Innovista was intended to be a center for research on hydrogen and other technologies, and a magnet for private companies building spin-off products. Nearly four years later, Innovista’s goals remain largely unrealized as a majority of the buildings constructed can’t even be completed for lack of funds.[2] Still, the lack of progress hasn’t soured the academic, civic and business leaders who continue to sing the praises of the $250 million live-work-play research district, which stretches from the Congaree River up past Assembly Street in Columbia, SC.

[edit] Problems with the project

At present, only the University of South Carolina's Arnold School of Public Health is actually operating out of Innovista. It occupies a $26 million building on Assembly Street in Columbia and also has space in the Discovery I building on Greene Street.

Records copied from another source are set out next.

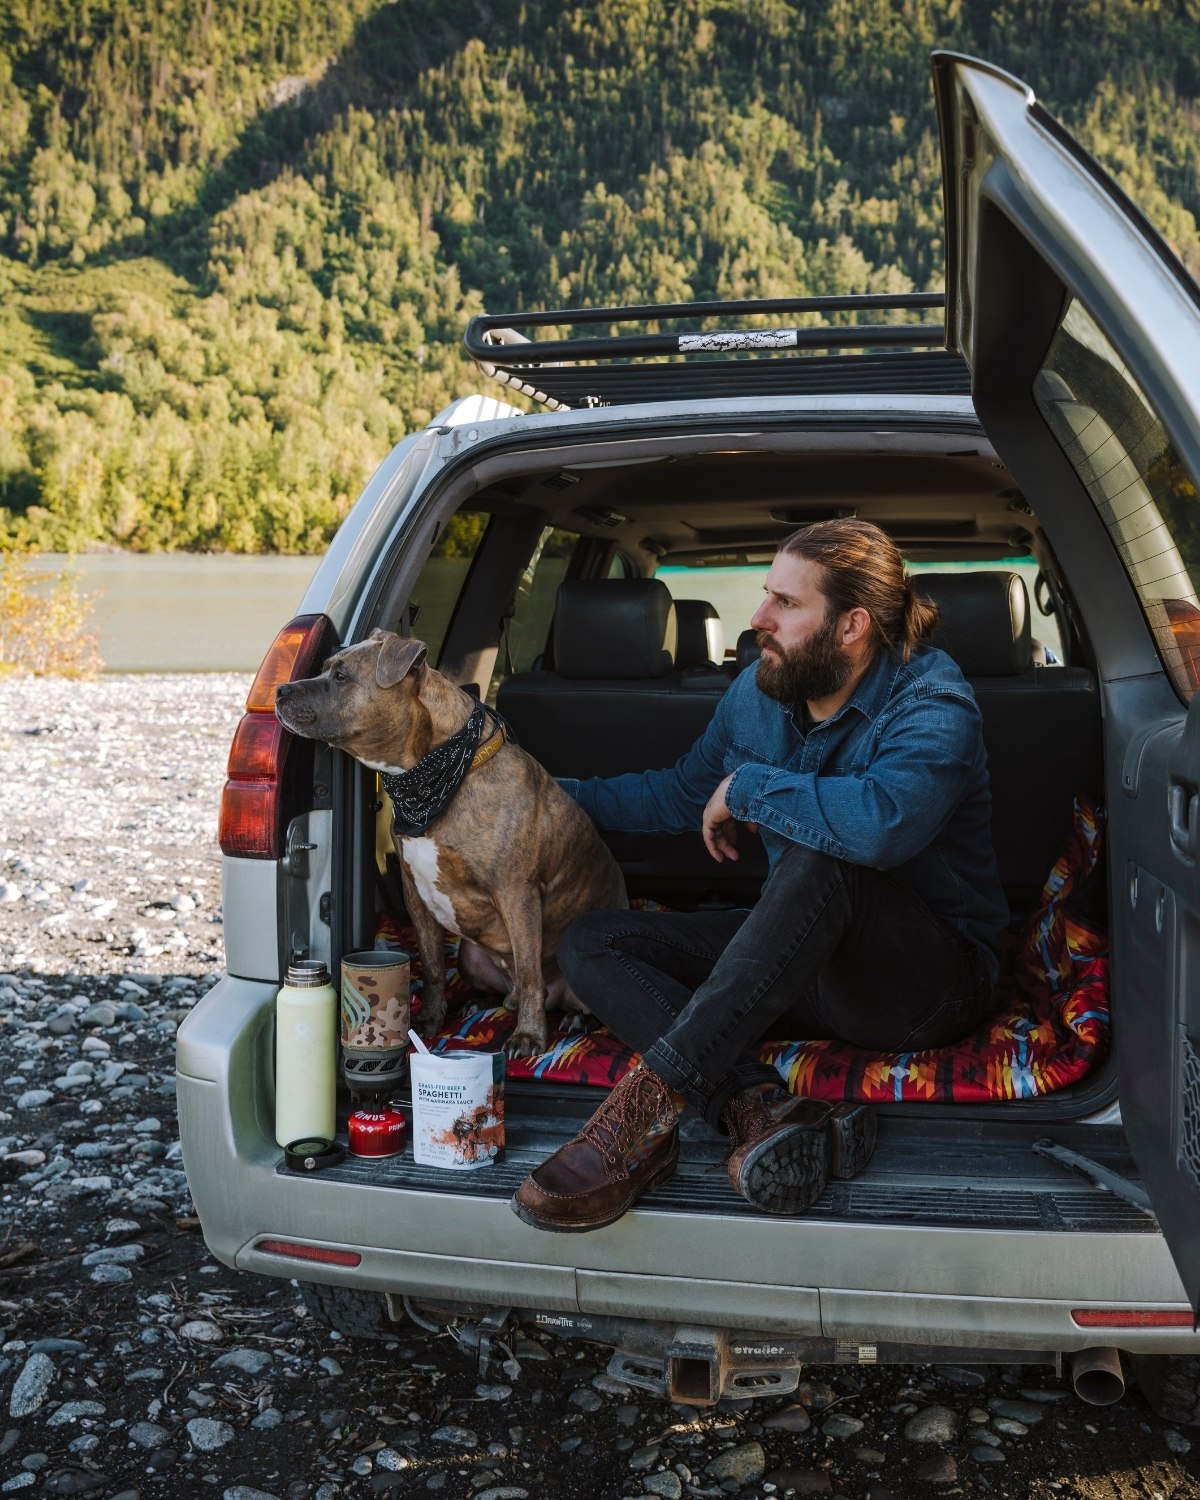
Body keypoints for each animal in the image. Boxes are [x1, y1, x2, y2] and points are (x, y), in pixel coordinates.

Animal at [273, 627, 627, 1062]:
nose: (280, 690)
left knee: (553, 994)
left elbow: (530, 973)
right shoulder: (415, 893)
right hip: (472, 957)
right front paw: (428, 1021)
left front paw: (528, 1036)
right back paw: (479, 1003)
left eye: (341, 677)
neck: (433, 777)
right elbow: (431, 966)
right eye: (324, 668)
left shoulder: (518, 895)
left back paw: (574, 1020)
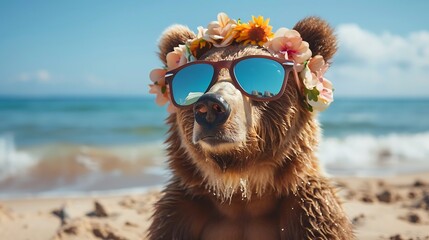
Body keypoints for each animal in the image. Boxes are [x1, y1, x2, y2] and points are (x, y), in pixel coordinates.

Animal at [145, 13, 352, 240]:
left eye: (256, 73)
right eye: (195, 77)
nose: (210, 106)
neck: (242, 189)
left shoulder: (311, 209)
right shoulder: (179, 211)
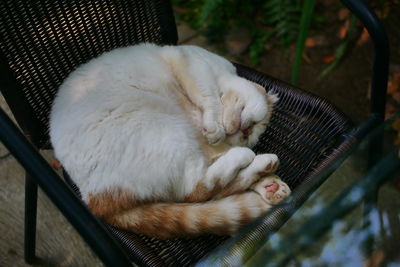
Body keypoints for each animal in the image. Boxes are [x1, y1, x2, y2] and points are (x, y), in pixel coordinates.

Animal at [50, 43, 290, 239]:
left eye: (249, 135)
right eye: (254, 126)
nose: (245, 131)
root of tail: (94, 201)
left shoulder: (206, 145)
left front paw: (270, 184)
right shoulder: (194, 66)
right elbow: (210, 99)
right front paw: (215, 125)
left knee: (206, 189)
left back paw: (266, 173)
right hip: (168, 132)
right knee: (198, 190)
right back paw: (250, 158)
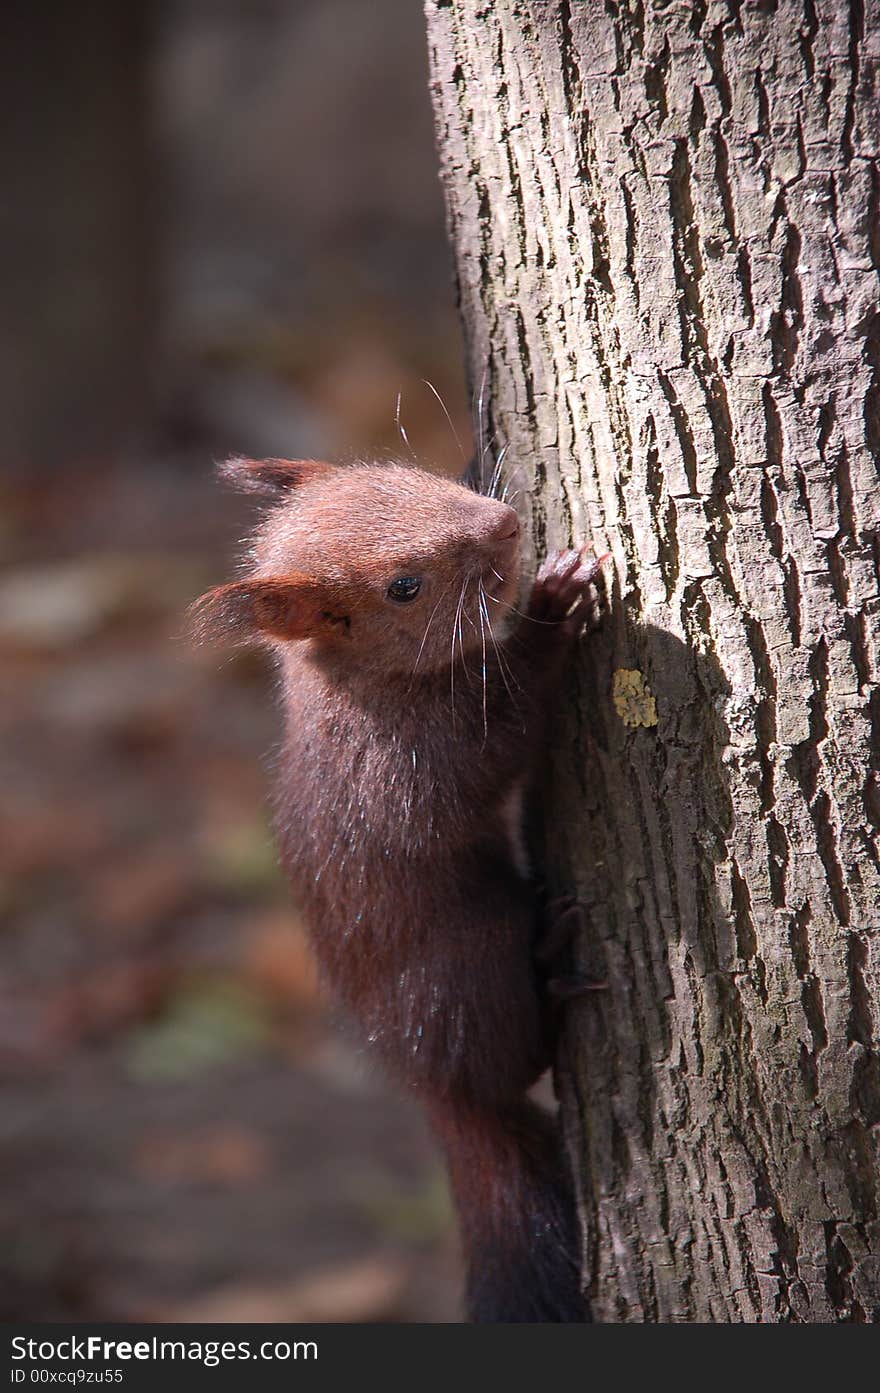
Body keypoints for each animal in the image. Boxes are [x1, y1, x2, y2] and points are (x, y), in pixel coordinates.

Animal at [192, 454, 604, 1314]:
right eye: (404, 587)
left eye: (405, 469)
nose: (503, 524)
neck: (356, 683)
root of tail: (434, 1090)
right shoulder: (406, 761)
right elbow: (493, 748)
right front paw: (552, 608)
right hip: (467, 967)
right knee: (513, 1055)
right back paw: (552, 971)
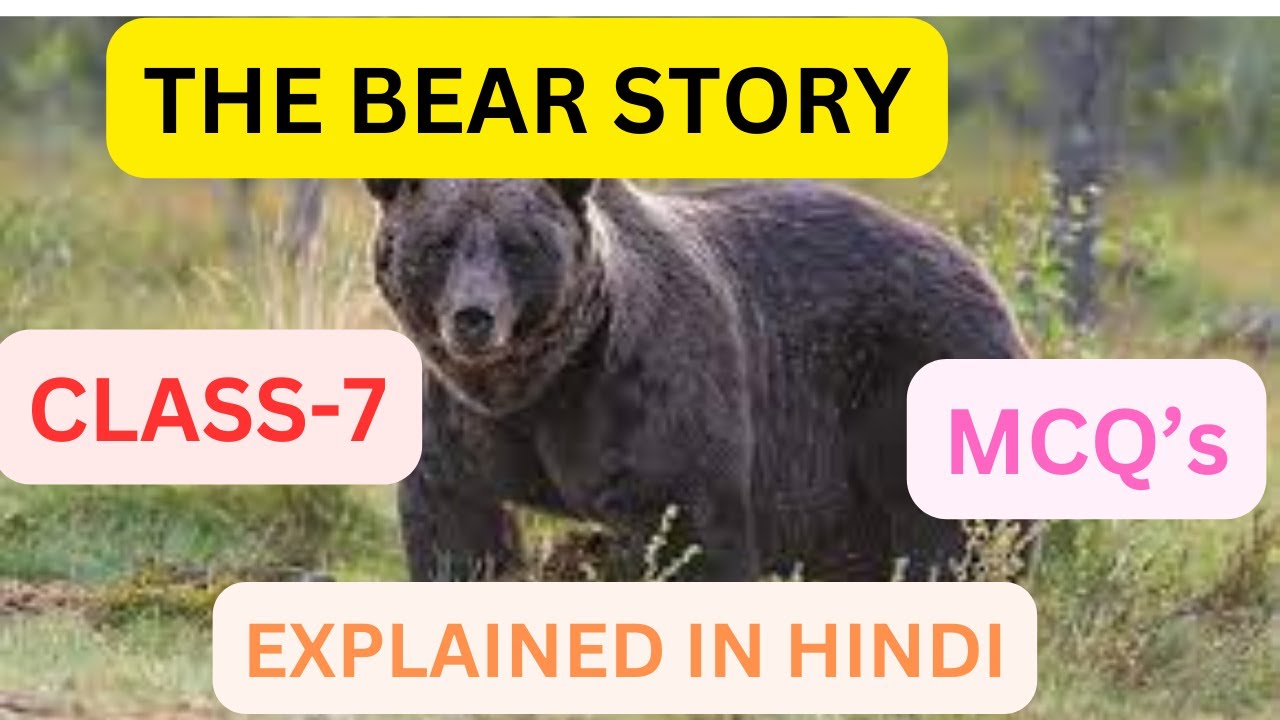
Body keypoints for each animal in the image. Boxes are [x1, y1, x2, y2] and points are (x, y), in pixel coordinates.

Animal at [365, 178, 1030, 581]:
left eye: (518, 244)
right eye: (439, 241)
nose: (473, 317)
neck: (541, 384)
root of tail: (976, 265)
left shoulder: (645, 397)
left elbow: (693, 529)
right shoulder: (462, 426)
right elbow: (456, 527)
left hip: (916, 374)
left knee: (958, 531)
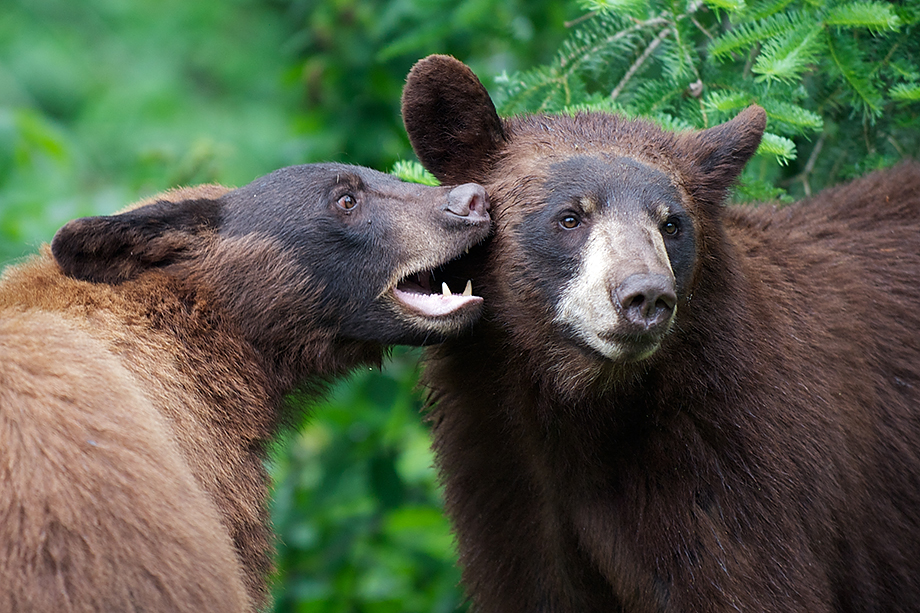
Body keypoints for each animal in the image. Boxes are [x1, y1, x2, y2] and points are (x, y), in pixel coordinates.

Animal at [404, 53, 920, 612]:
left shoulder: (734, 471)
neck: (580, 416)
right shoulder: (505, 483)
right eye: (570, 217)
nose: (647, 296)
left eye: (672, 224)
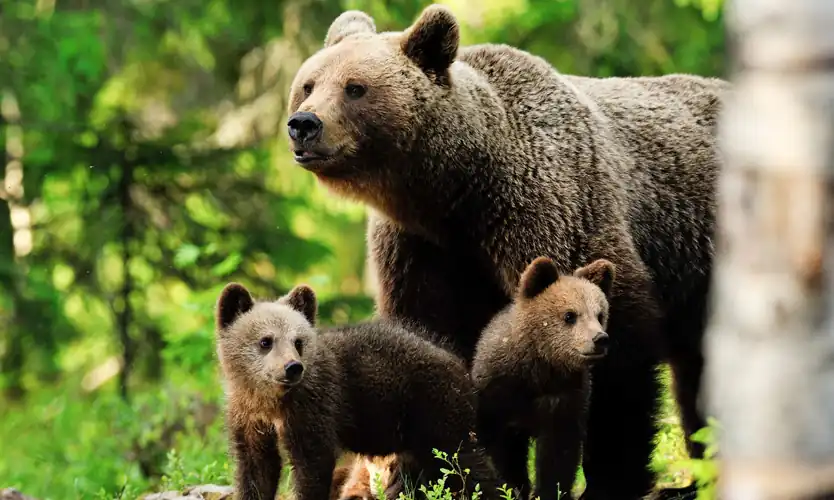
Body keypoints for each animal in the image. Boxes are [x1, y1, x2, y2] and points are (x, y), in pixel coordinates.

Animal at [214, 281, 502, 500]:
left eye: (298, 341)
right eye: (266, 341)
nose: (292, 368)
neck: (270, 401)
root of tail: (460, 367)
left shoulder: (315, 409)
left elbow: (311, 468)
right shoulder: (248, 419)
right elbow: (256, 471)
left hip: (436, 412)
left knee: (464, 465)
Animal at [472, 257, 615, 500]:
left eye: (600, 314)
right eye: (570, 315)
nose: (599, 339)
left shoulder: (565, 400)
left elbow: (558, 456)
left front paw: (549, 491)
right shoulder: (498, 395)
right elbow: (501, 449)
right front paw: (511, 487)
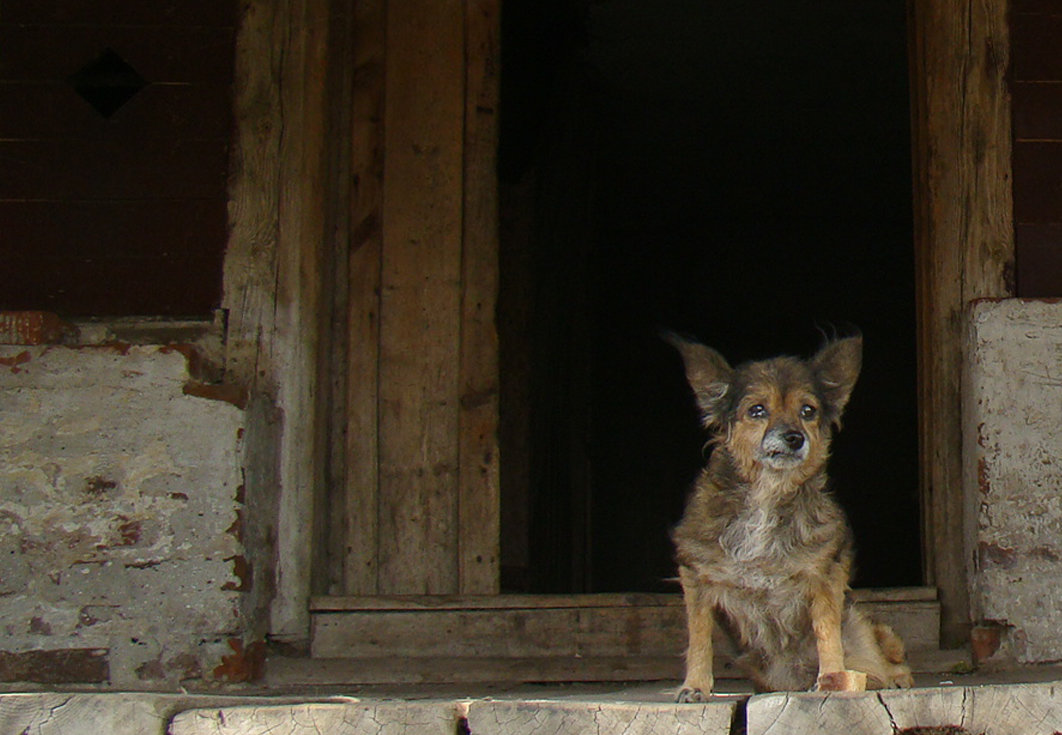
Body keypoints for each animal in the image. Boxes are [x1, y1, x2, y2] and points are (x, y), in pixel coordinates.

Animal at [666, 333, 909, 701]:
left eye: (808, 411)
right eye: (757, 410)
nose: (795, 438)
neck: (768, 496)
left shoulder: (824, 575)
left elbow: (826, 632)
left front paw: (831, 678)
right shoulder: (696, 574)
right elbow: (699, 639)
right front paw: (695, 685)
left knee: (888, 664)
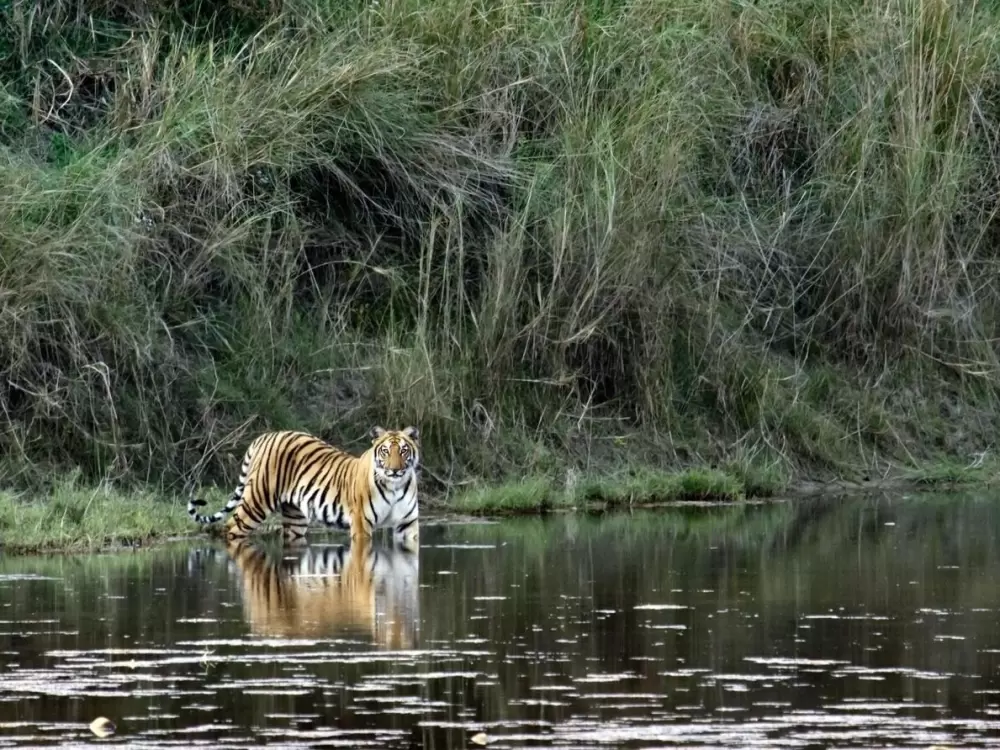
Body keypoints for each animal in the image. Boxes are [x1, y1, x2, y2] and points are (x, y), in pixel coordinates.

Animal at [187, 426, 420, 547]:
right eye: (385, 451)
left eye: (403, 451)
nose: (395, 470)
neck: (395, 486)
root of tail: (265, 436)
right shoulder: (362, 524)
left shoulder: (408, 525)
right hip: (256, 502)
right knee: (230, 528)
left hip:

There are no other tenants largely because there's not much to move into. Both Horizon I and Discovery I are five-story buildings that are largely hollow shells. Discovery I does have the first and second floors completed, but floors 3-5 are unfinished and would likely take months before they would be ready for occupancy.[1]

Still, Discovery I is considerably further along than Horizon I, which lacks even indoor plumbing. Both buildings sit unfinished because there aren’t funds to complete them.[3] Without finished space, it’s difficult to land tenants. Both buildings, originally scheduled to be finished in 2008, are believed to need additional tens of millions dollars more to be completed.

And development hasn’t even begun on Horizon II or Discovery II, the other two buildings that are planned for the development. Those structures were to be privately financed, but funding has been hard to come by.

In August 2009, the university fired Kale Roscoe, the second developer hired to build the private portion of Innovista. USC's Board of Trustees was unaware of Roscoe's 2002 felony conviction for federal tax evasion.[4] Innovista Director John Parks resigned the following month.[5]